Reduce the material below to its lines containing "after".
◇ ◇ ◇ ◇ ◇ ◇ ◇
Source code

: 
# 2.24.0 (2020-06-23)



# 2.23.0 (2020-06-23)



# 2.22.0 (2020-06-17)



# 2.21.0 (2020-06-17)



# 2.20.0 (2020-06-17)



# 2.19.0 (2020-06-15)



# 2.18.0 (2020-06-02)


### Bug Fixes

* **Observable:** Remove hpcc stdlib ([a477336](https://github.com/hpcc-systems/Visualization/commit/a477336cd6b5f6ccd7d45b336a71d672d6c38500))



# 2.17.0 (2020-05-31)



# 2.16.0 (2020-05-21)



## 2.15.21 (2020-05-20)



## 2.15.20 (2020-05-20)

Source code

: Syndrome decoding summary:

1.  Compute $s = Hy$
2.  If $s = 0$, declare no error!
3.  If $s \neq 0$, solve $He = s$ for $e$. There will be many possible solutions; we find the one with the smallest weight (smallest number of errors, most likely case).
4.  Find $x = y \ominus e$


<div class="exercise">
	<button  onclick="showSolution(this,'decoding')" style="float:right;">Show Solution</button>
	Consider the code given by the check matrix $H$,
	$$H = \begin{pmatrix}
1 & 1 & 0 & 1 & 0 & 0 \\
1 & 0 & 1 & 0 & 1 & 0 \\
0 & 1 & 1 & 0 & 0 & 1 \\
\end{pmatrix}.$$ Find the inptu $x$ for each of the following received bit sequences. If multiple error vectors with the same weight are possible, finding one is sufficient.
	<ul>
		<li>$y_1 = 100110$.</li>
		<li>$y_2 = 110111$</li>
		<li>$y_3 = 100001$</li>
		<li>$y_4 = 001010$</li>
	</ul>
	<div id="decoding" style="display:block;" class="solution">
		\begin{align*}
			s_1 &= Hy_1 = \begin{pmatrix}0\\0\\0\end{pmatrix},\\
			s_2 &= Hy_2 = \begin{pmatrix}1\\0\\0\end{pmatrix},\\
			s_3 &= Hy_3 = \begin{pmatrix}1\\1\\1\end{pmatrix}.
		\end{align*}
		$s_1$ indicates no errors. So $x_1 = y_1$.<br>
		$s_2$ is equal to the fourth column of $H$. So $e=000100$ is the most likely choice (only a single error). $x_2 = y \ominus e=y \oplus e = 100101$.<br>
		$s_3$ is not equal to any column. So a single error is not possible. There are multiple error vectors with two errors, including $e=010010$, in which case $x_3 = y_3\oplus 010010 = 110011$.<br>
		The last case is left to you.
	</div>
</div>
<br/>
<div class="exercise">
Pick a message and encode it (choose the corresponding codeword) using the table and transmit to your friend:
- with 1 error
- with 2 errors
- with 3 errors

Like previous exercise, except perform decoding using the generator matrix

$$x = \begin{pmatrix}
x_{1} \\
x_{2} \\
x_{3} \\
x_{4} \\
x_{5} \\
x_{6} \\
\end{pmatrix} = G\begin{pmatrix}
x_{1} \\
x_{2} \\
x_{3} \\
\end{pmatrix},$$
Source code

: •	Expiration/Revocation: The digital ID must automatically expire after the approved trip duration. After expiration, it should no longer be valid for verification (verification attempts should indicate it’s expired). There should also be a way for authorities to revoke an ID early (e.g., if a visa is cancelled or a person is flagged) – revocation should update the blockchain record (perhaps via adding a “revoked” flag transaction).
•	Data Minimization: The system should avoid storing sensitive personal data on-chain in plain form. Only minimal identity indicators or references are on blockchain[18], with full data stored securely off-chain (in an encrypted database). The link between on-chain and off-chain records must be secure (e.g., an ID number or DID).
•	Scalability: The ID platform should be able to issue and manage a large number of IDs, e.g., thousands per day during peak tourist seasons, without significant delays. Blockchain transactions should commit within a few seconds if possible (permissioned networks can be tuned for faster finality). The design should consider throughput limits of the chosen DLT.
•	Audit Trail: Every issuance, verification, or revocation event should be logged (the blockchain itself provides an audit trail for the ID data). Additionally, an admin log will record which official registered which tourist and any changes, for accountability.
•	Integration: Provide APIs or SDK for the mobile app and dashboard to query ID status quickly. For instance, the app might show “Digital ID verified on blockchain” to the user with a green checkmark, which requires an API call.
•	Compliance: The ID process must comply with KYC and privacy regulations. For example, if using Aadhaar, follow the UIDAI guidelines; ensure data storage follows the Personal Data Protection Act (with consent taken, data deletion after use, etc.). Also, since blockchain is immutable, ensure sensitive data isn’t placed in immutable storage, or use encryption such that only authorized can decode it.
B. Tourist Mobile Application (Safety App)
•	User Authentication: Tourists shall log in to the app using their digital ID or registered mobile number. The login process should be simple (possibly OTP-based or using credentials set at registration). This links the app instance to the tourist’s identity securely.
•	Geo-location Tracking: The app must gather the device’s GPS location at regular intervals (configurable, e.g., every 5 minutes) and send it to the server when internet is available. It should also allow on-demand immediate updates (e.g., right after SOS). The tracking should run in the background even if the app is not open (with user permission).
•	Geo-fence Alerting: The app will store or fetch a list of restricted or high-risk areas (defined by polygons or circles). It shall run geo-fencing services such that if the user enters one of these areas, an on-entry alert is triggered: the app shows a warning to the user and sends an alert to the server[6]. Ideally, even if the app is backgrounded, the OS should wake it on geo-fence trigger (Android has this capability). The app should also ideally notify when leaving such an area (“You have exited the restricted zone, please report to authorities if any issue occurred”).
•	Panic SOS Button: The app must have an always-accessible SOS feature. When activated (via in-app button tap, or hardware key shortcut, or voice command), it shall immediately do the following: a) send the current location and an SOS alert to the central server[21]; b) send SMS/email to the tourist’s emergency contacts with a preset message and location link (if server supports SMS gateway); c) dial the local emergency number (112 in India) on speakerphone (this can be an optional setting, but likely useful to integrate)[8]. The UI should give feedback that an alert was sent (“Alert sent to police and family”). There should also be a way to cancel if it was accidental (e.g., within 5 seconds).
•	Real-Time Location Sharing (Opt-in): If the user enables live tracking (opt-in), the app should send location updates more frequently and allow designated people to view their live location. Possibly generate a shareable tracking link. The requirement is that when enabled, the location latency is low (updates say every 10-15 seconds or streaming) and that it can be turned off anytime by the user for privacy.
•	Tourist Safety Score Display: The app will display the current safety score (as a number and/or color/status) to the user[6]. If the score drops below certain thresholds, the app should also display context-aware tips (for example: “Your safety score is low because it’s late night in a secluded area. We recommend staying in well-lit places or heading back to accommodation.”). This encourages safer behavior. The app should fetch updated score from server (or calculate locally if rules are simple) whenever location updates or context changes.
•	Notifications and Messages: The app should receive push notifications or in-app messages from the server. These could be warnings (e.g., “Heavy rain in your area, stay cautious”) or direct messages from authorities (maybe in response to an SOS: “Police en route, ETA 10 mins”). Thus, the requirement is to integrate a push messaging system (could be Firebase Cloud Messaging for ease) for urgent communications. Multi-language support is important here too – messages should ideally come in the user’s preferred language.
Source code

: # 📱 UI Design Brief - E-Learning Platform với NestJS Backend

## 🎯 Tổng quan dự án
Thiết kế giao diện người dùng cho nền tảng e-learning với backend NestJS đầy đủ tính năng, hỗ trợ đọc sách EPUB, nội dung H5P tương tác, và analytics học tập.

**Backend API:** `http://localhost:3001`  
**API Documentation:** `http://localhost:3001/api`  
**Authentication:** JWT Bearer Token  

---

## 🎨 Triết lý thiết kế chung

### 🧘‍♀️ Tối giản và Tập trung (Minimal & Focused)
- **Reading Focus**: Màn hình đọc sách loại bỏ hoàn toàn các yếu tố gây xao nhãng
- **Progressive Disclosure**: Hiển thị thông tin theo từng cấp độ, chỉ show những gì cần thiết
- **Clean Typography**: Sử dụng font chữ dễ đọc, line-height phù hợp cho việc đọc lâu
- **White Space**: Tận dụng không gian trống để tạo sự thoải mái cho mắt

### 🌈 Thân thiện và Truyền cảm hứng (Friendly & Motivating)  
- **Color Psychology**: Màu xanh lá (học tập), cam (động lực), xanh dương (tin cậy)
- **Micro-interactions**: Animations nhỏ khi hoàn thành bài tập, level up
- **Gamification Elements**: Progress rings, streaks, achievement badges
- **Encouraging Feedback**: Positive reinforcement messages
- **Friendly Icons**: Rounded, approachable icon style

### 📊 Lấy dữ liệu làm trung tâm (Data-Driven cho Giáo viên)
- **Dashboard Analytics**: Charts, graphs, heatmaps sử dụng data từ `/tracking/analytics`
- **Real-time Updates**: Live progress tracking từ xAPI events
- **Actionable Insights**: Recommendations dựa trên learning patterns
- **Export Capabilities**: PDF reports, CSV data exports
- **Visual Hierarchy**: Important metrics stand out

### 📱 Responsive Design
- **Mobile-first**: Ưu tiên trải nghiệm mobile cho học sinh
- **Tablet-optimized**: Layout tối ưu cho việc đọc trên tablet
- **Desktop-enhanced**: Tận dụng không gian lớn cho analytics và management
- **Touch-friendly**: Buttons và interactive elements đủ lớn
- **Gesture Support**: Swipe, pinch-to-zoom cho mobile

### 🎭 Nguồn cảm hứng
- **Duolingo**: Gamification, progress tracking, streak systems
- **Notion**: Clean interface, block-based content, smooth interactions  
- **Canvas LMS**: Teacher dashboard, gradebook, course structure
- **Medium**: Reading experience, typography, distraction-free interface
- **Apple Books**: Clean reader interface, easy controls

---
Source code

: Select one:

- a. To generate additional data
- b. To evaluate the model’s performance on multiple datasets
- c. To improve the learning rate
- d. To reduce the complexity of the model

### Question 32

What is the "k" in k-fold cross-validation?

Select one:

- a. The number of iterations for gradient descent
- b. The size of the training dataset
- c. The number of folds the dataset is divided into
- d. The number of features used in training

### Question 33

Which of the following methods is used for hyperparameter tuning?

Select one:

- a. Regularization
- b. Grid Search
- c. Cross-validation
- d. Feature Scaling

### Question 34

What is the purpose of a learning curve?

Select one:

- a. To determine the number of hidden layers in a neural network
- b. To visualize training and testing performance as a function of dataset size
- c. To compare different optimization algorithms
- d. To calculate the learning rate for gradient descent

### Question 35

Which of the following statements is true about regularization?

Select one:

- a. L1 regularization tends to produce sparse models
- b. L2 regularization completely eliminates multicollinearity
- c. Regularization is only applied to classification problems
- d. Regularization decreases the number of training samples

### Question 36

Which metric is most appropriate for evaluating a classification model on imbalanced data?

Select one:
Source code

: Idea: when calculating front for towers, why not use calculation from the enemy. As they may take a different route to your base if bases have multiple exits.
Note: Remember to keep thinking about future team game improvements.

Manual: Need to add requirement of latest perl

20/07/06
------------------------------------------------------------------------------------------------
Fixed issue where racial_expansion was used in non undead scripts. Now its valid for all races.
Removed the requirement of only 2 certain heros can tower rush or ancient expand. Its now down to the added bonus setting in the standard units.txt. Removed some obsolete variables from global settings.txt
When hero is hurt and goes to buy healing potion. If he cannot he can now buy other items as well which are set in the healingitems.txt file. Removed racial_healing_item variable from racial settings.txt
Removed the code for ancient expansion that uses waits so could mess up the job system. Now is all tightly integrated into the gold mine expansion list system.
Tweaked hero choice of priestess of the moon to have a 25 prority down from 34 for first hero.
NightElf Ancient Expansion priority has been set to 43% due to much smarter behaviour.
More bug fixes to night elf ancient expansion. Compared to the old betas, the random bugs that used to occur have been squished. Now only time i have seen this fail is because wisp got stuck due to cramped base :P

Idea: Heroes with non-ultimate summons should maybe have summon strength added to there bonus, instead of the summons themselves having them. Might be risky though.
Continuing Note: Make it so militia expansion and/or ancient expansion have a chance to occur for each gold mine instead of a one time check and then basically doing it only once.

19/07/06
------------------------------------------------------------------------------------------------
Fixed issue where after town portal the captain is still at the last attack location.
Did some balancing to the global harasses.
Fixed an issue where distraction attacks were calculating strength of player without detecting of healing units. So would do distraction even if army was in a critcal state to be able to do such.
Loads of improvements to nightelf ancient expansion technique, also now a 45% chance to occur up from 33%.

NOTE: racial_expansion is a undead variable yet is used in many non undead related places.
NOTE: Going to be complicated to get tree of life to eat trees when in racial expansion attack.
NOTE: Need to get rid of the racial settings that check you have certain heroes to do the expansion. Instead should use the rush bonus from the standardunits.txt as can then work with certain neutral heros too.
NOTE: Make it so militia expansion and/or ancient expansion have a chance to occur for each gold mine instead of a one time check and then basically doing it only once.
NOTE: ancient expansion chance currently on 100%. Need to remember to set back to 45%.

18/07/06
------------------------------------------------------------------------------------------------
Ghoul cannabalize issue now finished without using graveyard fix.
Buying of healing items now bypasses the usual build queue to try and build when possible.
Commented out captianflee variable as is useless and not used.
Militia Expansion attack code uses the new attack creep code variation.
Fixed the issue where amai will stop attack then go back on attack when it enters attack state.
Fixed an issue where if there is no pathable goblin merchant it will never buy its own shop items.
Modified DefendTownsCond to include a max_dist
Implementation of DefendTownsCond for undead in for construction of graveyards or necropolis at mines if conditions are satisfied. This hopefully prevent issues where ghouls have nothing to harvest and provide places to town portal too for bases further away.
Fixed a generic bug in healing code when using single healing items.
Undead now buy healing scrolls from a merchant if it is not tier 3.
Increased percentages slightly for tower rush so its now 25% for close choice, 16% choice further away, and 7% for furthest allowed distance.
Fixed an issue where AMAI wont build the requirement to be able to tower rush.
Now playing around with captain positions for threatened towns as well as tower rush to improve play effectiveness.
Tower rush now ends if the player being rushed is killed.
◇ ◇ ◇ ◇ ◇ ◇ ◇
### PROBLEM SOLUTION
: •	Expiration/Revocation: The digital ID must automatically expire after the approved trip duration. After expiration, it should no longer be valid for verification (verification attempts should indicate it’s expired). There should also be a way for authorities to revoke an ID early (e.g., if a visa is cancelled or a person is flagged) – revocation should update the blockchain record (perhaps via adding a “revoked” flag transaction).
•	Compliance: The ID process must comply with KYC and privacy regulations. For example, if using Aadhaar, follow the UIDAI guidelines; ensure data storage follows the Personal Data Protection Act (with consent taken, data deletion after use, etc.). Also, since blockchain is immutable, ensure sensitive data isn’t placed in immutable storage, or use encryption such that only authorized can decode it.
•	Geo-location Tracking: The app must gather the device’s GPS location at regular intervals (configurable, e.g., every 5 minutes) and send it to the server when internet is available. It should also allow on-demand immediate updates (e.g., right after SOS). The tracking should run in the background even if the app is not open (with user permission).
Fixed issue where after town portal the captain is still at the last attack location.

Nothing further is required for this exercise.